Oui, nous le savons, la situation n’est pas plus brillante ici qu’ailleurs. Pas plus tard que la semaine dernière, les Nations unies ont critiqué les taux d’intérêts élevés pratiqués par les banques sur le continent africain, taux d’intérêt qui découragent un grand nombre d’investisseurs. Ainsi donc, pour construire sa maison, par exemple, le Béninois qui a recours à un crédit bancaire doit rembourser des taux d’intérêts plus élevés que le Français placé dans les mêmes conditions. C’est la triste réalité à laquelle nous sommes confrontés. Le directeur des Affaires économiques de la Commission économique des Nations unies pour l’Afrique (CEA), Andrew Mold, explique que cette situation est injustifiée car elle limite le montant des prêts accordés au secteur privé.
D’une manière générale, on observe même qu’il y a en Afrique un écart d’environ 10%  entre le taux de dépôt et le taux d’intérêt des prêts.
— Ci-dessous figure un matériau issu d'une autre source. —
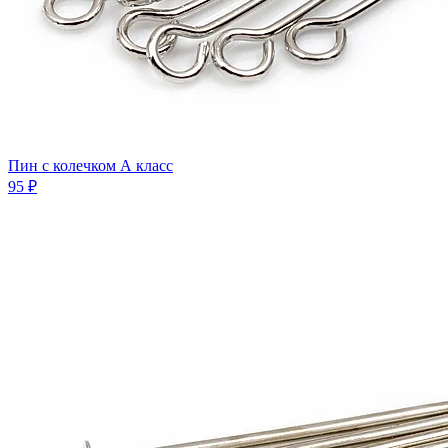
Пин с колечком А класс
95 ₽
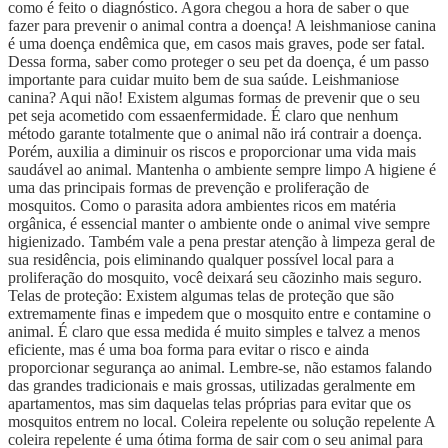
como é feito o diagnóstico. Agora chegou a hora de saber o que
fazer para prevenir o animal contra a doença! A leishmaniose canina
é uma doença endêmica que, em casos mais graves, pode ser fatal.
Dessa forma, saber como proteger o seu pet da doença, é um passo
importante para cuidar muito bem de sua saúde. Leishmaniose
canina? Aqui não! Existem algumas formas de prevenir que o seu
pet seja acometido com essaenfermidade. É claro que nenhum
método garante totalmente que o animal não irá contrair a doença.
Porém, auxilia a diminuir os riscos e proporcionar uma vida mais
saudável ao animal. Mantenha o ambiente sempre limpo A higiene é
uma das principais formas de prevenção e proliferação de
mosquitos. Como o parasita adora ambientes ricos em matéria
orgânica, é essencial manter o ambiente onde o animal vive sempre
higienizado. Também vale a pena prestar atenção à limpeza geral de
sua residência, pois eliminando qualquer possível local para a
proliferação do mosquito, você deixará seu cãozinho mais seguro.
Telas de proteção: Existem algumas telas de proteção que são
extremamente finas e impedem que o mosquito entre e contamine o
animal. É claro que essa medida é muito simples e talvez a menos
eficiente, mas é uma boa forma para evitar o risco e ainda
proporcionar segurança ao animal. Lembre-se, não estamos falando
das grandes tradicionais e mais grossas, utilizadas geralmente em
apartamentos, mas sim daquelas telas próprias para evitar que os
mosquitos entrem no local. Coleira repelente ou solução repelente A
coleira repelente é uma ótima forma de sair com o seu animal para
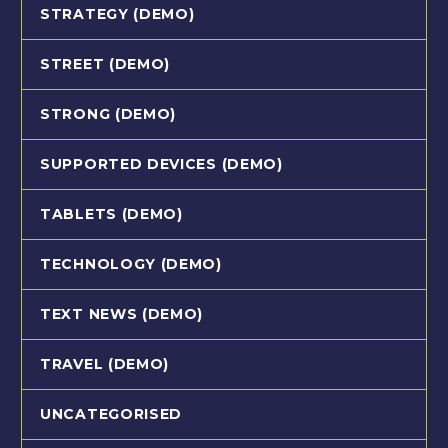
STRATEGY (DEMO)
STREET (DEMO)
STRONG (DEMO)
SUPPORTED DEVICES (DEMO)
TABLETS (DEMO)
TECHNOLOGY (DEMO)
TEXT NEWS (DEMO)
TRAVEL (DEMO)
UNCATEGORISED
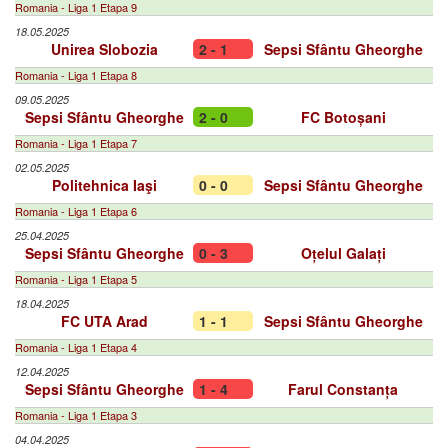
Romania - Liga 1 Etapa 9
18.05.2025
Unirea Slobozia
2 - 1
Sepsi Sfântu Gheorghe
Romania - Liga 1 Etapa 8
09.05.2025
Sepsi Sfântu Gheorghe
2 - 0
FC Botoșani
Romania - Liga 1 Etapa 7
02.05.2025
Politehnica Iaşi
0 - 0
Sepsi Sfântu Gheorghe
Romania - Liga 1 Etapa 6
25.04.2025
Sepsi Sfântu Gheorghe
0 - 3
Oțelul Galați
Romania - Liga 1 Etapa 5
18.04.2025
FC UTA Arad
1 - 1
Sepsi Sfântu Gheorghe
Romania - Liga 1 Etapa 4
12.04.2025
Sepsi Sfântu Gheorghe
1 - 4
Farul Constanța
Romania - Liga 1 Etapa 3
04.04.2025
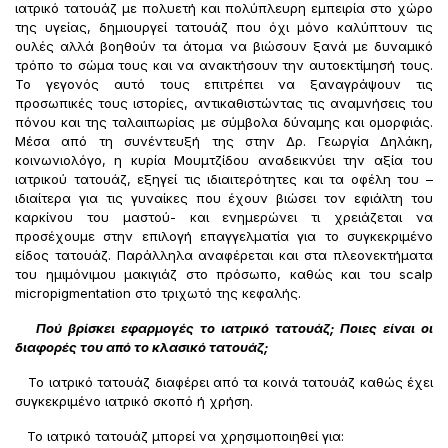
ιατρικό τατουάζ με πολυετή και πολύπλευρη εμπειρία στο χώρο
της υγείας, δημιουργεί τατουάζ που όχι μόνο καλύπτουν τις
ουλές αλλά βοηθούν τα άτομα να βιώσουν ξανά με δυναμικό
τρόπο το σώμα τους και να ανακτήσουν την αυτοεκτίμησή τους.
Το γεγονός αυτό τους επιτρέπει να ξαναγράψουν τις
προσωπικές τους ιστορίες, αντικαθιστώντας τις αναμνήσεις του
πόνου και της ταλαιπωρίας με σύμβολα δύναμης και ομορφιάς.
Μέσα από τη συνέντευξή της στην Δρ. Γεωργία Δηλάκη,
κοινωνιολόγο, η κυρία Μουμτζίδου αναδεικνύει την αξία του
ιατρικού τατουάζ, εξηγεί τις ιδιαιτερότητες και τα οφέλη του –
ιδιαίτερα για τις γυναίκες που έχουν βιώσει τον εφιάλτη του
καρκίνου του μαστού- και ενημερώνει τι χρειάζεται να
προσέχουμε στην επιλογή επαγγελματία για το συγκεκριμένο
είδος τατουάζ. Παράλληλα αναφέρεται και στα πλεονεκτήματα
του ημιμόνιμου μακιγιάζ στο πρόσωπο, καθώς και του scalp
micropigmentation στο τριχωτό της κεφαλής.
Πού βρίσκει εφαρμογές το ιατρικό τατουάζ; Ποιες είναι οι
διαφορές του από το κλασικό τατουάζ;
Το ιατρικό τατουάζ διαφέρει από τα κοινά τατουάζ καθώς έχει
συγκεκριμένο ιατρικό σκοπό ή χρήση.
Το ιατρικό τατουάζ μπορεί να χρησιμοποιηθεί για:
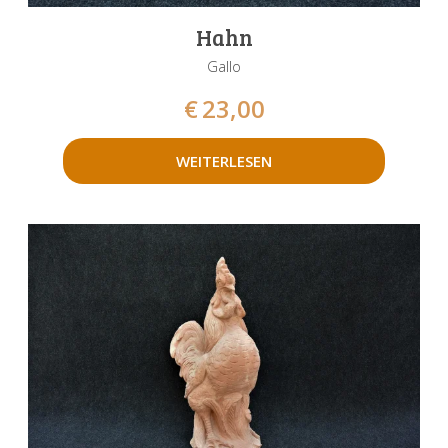
Hahn
Gallo
€
23,00
WEITERLESEN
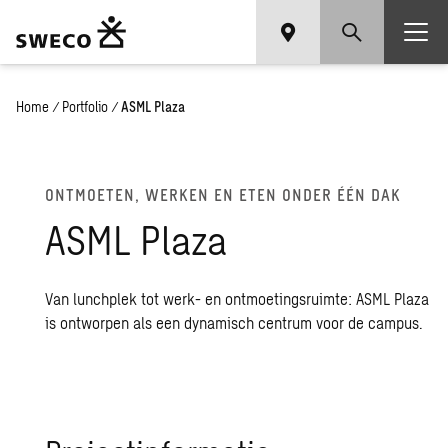
Home
/
Portfolio
/
ASML Plaza
ONT­MOE­TEN, WER­KEN EN ETEN ONDER ÉÉN DAK
ASML Plaza
Van lunchplek tot werk- en ontmoetingsruimte: ASML Plaza
is ontworpen als een dynamisch centrum voor de campus.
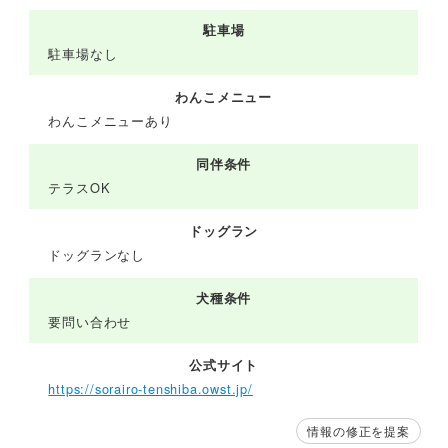
駐車場
駐車場なし
わんこメニュー
わんこメニューあり
同伴条件
テラスOK
ドッグラン
ドッグランなし
犬種条件
要問い合わせ
公式サイト
https://sorairo-tenshiba.owst.jp/
情報の修正を提案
Mieux, entre les pays d’Afrique du Nord et ceux d’Afrique de l’Ouest, il y a des disparités négatives qui montrent le martyr que nous souffrons tous chaque fois que nous devons demander du crédit pour acheter une parcelle, construire une maison ou améliorer la trésorerie de nos entreprises.
Il  est largement plus facile à un Français ou à un Américain d’avoir un crédit à bas prix qu’à un Béninois ou à un  Togolais qui vivent pourtant dans des pays pauvres. Et c’est d’ailleurs l’une des raisons  pour lesquelles les entreprises font  très rarement recours au crédit bancaire. Aujourd’hui, en moyenne moins de 20% du fonds de roulement du secteur privé en Afrique provient des banques commerciales. Moins de 20%. Bien entendu, tout investisseur aura beaucoup de réticence à s’engager dans un tel environnement, surtout lorsqu’il se met à faire les comparaisons que nous venons de faire.
Si la situation générale est ainsi, le cas du Bénin est pourtant des plus critiques. Dans une étude rendue publique l’année dernière par la BCEAO, l’institution constate que  notre pays fait partie  d’un groupe de  trois pays avec la Guinée Bissau et le Niger, groupe dans lequel  le financement bancaire est le plus cher sur la période 2005-2012.  Les taux d’intérêts appliqués ici sont  en moyenne de  11,2 % pour le Niger, 10,4 % pour la Guinée-Bissau  et 10,1 % pour le Bénin.  Dans le même temps, dans un pays comme le Sénégal ou même la Côte d’Ivoire, les taux d’intérêt débiteurs sont inférieurs à la moyenne communautaire qui est d’environ 8%.
L’étude   montre que le faible niveau de concurrence dans le secteur bancaire, la faible bancarisation, le coût des ressources, l’aversion au risque ainsi que la politique monétaire sont à l’origine des évolutions des taux d’intérêts  débiteurs des banques.  Mais ce  qui choque, c’est de constater que la plupart de ces établissements bancaires sont des sociétés multinationales qui pratiquent des taux curieusement différents d’un pays  à l’autre. Une banque qui opère sur la place de Paris  avec des taux de 5% vient pratiquer à Cotonou des taux de 9  à 10%.
Je connais des amis qui n’ont pu acheter leur voiture ou leur parcelle qu’en faisant des prêts à la banque. Et là, le remboursement s’étire sur plusieurs années, avec des taux d’intérêts aussi élevés. A ces occasions, vous avez l’impression qu’on vous vole, que votre banque vous trompe parce qu’elle est bien consciente que vous ne pouvez faire autre chose que de s’adresser à elle.
Dans bien des cas, le recours aux institutions de micro-finance est  la solution. Mais là encore, tout le monde sait que les taux sont plus élevés que dans les banques classiques. Ils vont jusqu’à 18% dans certains cas. Mais alors, que faire ?
Il s’agit maintenant que les Etats s’organisent pour favoriser le crédit bancaire en sensibilisant nos banquiers sur la situation. Je m’étonne même que le patronat béninois ou encore les associations de consommateurs se comportent encore comme si la situation était normale. Ils doivent se réveiller pour que l’accès au crédit ne soit plus un luxe.